What constitutes a great phone in 2022? It’s been a moving target for many years—albeit one that moves steadily in only one direction. It’s hard to pinpoint the exact average screen size, but most flagship smartphone screens generally fall somewhere between six and seven inches.
In 2010, Steve Jobs famously touted four inches as the ideal screen size. “You can’t deal with it,” he noted as Android phones slowly grew in size. “No one is going to buy it.” The following year, Samsung released the first Galaxy Note. The 5.3-inch display has been the absolute abhorrence of some. The first phablet was simply too big for pockets and hands.
The intervening decade has made these comments strange. Technology has a way of doing that. Fast forward to 2022 and all four new versions of the iPhone 14 come in two sizes: 6.1 and 6.7 inches. A lot has happened to get us here, the most important of which is a dramatic gain in screen-to-body ratio. As displays have gotten larger, the overall footprint required to support them has shrunk.
I’ve been using the regular iPhone 14 as my primary device for the past few weeks. I can’t quite wrap my arm around it, but close enough. More important is the fact that it is easy to use with one hand. We’ve come a long way since the days of a 5.3-inch phone that seemed almost impossibly large.
For my own day-to-day use, I’ve come to really appreciate 6.1 inches as a sweet spot. It’s a good screen size in a hardware footprint that isn’t overwhelming. As always, your mileage may vary. Some people were understandably disappointed when the iPhone 14 series effectively marked the death of the Mini. Wanting a smaller phone makes perfect sense, and for now the SE should fill that role.

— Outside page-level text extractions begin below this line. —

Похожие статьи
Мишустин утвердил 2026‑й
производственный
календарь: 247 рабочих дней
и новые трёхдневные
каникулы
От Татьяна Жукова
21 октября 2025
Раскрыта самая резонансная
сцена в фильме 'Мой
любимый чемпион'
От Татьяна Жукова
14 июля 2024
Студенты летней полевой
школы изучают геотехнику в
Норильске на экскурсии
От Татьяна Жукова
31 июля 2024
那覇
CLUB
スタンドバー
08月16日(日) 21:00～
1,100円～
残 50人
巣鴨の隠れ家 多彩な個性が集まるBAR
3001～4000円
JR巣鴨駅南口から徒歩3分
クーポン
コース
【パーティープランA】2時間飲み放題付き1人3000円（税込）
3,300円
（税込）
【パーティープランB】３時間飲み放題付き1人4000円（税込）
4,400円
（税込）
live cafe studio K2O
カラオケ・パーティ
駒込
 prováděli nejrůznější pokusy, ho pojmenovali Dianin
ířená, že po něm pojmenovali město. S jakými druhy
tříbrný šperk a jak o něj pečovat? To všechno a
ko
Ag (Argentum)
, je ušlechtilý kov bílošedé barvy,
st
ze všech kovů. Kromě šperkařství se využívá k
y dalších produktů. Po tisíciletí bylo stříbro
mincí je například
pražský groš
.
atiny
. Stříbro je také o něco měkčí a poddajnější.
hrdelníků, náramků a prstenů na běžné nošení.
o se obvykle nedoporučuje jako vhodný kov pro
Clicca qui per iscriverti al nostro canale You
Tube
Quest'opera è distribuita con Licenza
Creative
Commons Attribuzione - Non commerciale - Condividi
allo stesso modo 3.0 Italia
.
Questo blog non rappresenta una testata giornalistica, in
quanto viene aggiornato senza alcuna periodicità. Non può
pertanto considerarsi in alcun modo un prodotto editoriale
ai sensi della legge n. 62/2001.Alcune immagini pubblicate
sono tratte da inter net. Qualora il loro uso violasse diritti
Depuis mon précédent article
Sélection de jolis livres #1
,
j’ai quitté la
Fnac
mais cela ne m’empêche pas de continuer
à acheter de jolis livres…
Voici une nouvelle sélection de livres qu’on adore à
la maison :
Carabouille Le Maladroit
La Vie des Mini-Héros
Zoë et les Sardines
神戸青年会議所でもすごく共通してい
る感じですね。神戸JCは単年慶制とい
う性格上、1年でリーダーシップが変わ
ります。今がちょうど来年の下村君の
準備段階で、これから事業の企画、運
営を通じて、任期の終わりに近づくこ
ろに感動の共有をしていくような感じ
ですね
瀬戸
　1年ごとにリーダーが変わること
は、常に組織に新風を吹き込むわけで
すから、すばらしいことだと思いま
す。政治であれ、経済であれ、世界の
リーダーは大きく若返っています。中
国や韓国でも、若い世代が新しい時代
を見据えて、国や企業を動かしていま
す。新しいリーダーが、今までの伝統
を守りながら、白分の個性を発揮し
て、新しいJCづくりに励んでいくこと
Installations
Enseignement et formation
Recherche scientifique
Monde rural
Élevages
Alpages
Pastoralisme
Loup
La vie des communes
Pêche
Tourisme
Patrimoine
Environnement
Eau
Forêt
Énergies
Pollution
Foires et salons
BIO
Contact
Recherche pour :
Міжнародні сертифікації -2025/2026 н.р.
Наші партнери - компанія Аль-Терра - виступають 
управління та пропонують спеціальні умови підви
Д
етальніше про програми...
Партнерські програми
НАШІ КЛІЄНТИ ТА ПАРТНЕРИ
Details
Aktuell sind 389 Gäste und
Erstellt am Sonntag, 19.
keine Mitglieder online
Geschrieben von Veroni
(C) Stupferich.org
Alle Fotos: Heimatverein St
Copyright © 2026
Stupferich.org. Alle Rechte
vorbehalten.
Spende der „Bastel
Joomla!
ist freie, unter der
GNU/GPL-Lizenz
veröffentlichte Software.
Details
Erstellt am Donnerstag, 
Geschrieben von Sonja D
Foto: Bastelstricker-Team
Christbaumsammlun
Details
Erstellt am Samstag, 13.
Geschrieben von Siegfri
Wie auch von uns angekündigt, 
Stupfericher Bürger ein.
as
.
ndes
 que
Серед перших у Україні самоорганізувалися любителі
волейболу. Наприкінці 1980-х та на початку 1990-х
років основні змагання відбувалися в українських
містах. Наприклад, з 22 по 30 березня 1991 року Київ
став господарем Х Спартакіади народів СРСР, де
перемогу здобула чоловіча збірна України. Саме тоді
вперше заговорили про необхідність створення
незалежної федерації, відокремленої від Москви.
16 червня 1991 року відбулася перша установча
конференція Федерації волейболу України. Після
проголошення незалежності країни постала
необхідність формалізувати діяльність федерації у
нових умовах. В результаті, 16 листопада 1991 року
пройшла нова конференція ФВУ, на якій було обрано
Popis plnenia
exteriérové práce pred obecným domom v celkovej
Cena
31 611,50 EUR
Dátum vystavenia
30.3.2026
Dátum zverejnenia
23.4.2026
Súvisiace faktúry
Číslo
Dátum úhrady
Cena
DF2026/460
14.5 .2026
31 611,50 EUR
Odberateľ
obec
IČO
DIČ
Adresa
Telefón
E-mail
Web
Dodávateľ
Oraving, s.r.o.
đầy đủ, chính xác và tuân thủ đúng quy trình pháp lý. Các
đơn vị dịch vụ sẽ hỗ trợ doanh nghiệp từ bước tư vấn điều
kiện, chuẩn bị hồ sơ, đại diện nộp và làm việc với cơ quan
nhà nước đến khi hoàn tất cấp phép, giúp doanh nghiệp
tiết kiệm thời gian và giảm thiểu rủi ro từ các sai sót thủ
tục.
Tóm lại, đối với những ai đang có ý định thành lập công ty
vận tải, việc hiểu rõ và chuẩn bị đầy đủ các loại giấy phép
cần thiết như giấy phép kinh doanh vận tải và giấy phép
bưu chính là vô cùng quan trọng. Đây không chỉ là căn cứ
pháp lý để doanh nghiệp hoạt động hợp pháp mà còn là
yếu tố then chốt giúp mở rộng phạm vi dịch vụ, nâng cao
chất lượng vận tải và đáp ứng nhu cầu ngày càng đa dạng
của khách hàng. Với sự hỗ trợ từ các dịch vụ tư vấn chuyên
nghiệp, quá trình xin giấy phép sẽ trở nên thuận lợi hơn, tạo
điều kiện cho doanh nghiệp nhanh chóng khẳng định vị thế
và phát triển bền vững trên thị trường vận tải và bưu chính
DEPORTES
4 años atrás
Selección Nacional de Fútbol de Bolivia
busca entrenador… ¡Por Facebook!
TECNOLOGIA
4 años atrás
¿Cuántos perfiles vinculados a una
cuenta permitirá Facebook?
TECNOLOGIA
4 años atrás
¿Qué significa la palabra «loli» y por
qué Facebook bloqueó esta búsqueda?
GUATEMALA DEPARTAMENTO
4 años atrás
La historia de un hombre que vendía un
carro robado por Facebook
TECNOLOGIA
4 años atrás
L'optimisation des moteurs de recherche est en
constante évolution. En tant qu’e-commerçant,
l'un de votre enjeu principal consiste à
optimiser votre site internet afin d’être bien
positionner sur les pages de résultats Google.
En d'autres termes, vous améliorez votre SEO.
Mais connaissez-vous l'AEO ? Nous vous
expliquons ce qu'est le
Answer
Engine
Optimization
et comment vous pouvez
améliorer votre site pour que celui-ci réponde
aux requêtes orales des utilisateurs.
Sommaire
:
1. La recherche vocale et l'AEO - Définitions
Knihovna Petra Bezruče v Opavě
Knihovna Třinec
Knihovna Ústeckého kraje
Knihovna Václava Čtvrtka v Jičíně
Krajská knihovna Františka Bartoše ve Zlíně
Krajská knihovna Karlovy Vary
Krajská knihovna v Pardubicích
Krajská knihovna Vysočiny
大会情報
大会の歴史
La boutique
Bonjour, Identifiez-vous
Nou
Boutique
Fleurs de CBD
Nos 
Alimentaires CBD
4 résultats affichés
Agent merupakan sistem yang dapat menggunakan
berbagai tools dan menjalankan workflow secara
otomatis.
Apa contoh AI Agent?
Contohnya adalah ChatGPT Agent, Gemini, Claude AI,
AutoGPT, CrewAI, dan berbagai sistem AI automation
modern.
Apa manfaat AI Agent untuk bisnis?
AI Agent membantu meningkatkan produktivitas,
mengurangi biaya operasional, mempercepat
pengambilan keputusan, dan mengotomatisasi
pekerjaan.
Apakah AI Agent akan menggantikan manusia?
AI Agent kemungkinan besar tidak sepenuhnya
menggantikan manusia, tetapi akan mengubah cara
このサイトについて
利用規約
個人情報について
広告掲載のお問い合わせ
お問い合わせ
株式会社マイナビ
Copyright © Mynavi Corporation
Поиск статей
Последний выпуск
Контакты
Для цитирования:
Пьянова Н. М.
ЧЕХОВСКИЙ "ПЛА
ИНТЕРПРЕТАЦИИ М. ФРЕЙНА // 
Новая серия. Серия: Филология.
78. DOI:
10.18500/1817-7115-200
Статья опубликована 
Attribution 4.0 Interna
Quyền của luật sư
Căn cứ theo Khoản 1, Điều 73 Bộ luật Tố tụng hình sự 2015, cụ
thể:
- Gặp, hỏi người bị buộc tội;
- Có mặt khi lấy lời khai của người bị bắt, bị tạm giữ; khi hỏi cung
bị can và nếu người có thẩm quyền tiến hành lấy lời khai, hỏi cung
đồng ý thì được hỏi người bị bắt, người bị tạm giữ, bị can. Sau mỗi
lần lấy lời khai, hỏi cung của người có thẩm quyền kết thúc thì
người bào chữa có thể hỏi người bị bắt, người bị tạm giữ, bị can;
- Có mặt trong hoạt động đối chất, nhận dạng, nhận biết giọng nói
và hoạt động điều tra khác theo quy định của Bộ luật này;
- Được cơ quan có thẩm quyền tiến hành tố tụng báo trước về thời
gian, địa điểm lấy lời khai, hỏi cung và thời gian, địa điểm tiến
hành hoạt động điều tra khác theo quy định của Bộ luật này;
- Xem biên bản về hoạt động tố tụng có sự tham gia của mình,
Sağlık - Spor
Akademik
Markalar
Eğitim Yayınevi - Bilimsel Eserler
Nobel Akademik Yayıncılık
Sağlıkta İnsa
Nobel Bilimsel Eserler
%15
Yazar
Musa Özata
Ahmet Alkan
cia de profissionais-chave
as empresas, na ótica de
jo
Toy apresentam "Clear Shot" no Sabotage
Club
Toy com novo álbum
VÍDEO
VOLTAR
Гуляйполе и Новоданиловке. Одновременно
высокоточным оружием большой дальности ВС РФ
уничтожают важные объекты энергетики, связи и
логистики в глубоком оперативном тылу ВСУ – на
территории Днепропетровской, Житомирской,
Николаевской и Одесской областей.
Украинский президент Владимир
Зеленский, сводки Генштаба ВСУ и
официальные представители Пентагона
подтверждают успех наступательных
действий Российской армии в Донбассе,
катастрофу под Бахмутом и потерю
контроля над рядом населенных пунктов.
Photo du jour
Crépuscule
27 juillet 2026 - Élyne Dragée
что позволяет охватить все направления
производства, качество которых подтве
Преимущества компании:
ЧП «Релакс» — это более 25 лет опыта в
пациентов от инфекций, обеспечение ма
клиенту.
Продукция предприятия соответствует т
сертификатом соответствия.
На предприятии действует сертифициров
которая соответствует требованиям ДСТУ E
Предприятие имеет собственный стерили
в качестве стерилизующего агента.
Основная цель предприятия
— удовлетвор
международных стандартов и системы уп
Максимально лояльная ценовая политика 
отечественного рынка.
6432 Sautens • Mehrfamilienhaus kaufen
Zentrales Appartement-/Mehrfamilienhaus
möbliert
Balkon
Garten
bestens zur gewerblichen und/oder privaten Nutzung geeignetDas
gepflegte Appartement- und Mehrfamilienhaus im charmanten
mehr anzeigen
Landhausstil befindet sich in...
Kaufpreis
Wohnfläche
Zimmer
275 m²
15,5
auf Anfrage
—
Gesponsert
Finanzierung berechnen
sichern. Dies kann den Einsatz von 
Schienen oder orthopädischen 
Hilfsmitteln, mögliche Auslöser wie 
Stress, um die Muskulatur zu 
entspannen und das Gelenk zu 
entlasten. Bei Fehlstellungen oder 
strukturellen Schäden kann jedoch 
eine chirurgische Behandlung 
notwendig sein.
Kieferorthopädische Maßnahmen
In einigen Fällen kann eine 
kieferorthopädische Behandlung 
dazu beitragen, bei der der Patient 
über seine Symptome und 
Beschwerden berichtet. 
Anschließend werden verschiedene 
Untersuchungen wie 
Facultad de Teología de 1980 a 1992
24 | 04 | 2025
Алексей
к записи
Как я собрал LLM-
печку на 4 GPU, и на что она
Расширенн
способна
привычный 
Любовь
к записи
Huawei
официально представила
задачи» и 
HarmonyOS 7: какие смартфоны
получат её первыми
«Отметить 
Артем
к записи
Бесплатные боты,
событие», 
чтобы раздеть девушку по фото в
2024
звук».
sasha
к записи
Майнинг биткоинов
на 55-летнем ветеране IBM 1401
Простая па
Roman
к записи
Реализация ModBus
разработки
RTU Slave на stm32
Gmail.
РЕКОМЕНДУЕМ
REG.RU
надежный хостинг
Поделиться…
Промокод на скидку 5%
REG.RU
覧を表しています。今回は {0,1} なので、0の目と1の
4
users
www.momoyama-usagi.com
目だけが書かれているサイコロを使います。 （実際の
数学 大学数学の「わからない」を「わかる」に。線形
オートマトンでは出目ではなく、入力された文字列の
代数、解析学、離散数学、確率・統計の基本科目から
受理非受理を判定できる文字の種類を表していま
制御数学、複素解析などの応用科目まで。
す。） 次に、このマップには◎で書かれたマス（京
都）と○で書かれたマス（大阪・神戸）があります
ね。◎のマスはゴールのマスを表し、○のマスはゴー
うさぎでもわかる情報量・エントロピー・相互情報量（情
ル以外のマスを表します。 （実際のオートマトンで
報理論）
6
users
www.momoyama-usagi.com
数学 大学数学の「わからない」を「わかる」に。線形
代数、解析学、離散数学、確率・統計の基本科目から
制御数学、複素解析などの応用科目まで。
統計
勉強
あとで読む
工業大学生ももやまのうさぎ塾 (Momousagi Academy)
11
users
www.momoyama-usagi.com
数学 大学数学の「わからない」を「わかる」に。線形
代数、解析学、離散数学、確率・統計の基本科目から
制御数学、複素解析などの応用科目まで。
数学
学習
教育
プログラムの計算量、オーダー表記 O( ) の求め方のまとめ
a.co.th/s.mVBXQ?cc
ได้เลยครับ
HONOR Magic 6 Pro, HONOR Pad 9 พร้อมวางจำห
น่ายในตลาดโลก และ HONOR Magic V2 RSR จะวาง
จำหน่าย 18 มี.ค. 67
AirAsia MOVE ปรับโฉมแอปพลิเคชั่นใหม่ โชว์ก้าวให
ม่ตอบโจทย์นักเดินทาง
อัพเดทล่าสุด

As you’ve no doubt guessed reading this, I’ve since switched to the 14 Plus for everyday use. Right off the bat, I will say that I can’t, in fact, wrap my arm around it. Using it in one hand is a bit more of a mixed bag. With Face Unlock enabled, there are some actions that are perfectly possible to perform this way: checking email, browsing social media — basic things that many of us spend most of our time on our phones.
If you want to, say, reply to an email, on the other hand, things get more complicated. I can generally contort to select that particular message, but hitting Replay in Gmail and typing will require both hands. If you’re deep into the world of voice computing, you might have a solution that works for you.
As with all things in life, there is a trade-off here. I really like the 6.7 inch size for things like video. It’s also nice to have that whole screen as a viewfinder when taking photos. I ended up moderating a panel at a Brooklyn bookstore earlier this week, and it’s great for serving as a sort of impromptu teleprompter. Granted, that’s a pretty niche need, but going from 6.1 to 6.7 inches, those kinds of advantages start to become known pretty quickly.
Screen size aside, the biggest draw for choosing the Plus over the standard 14 is the battery. The Plus is rated at 26 hours of video playback versus 20 hours on the 14. In practical terms for me, that meant I went to bed with about 50% battery and woke up at around 37%. You should be able to get through 24 hours without a problem. There’s a pleasant peace of mind in not having to worry about finding a charger during the day.
We’re not talking about a jump from Apple Watch Series 8 to Ultra-sized here, but there’s a lot to be said for not having to worry about the phone dying when you’re out in the world.
The 14 Plus sits in an interesting sort of liminal space in the iPhone lineup. It is the base model and not the most premium. It is closer to the first and similar in almost every way except size. Interestingly, it’s actually lighter than the smaller 14 Pro. This is something I noticed almost immediately, having used the Pro a bit. That’s definitely noticeable for a big phone like this. At $899, it’s also $100 cheaper than the Pro and $200 less than the Pro Max.
The 14 is the device you get when you want a new iPhone but don’t need all the latest bells and whistles. 14 Pro is at the cutting edge of iPhone technology. 14 Pro Max is a kitchen sink appliance. The Plus is for the person who prefers the bigger screen but doesn’t require all the aforementioned frills. The sure way to know which one is right for you is to try them on for size at a local brick and mortar.
I’d say regular 14 makes the most sense for most users. Upgrade to Pro if you want better photos and a faster chip (and/or are generally dazzled by everything Dynamic Island has to offer). If screen size is your main concern, however, that 0.6 inches makes a big difference.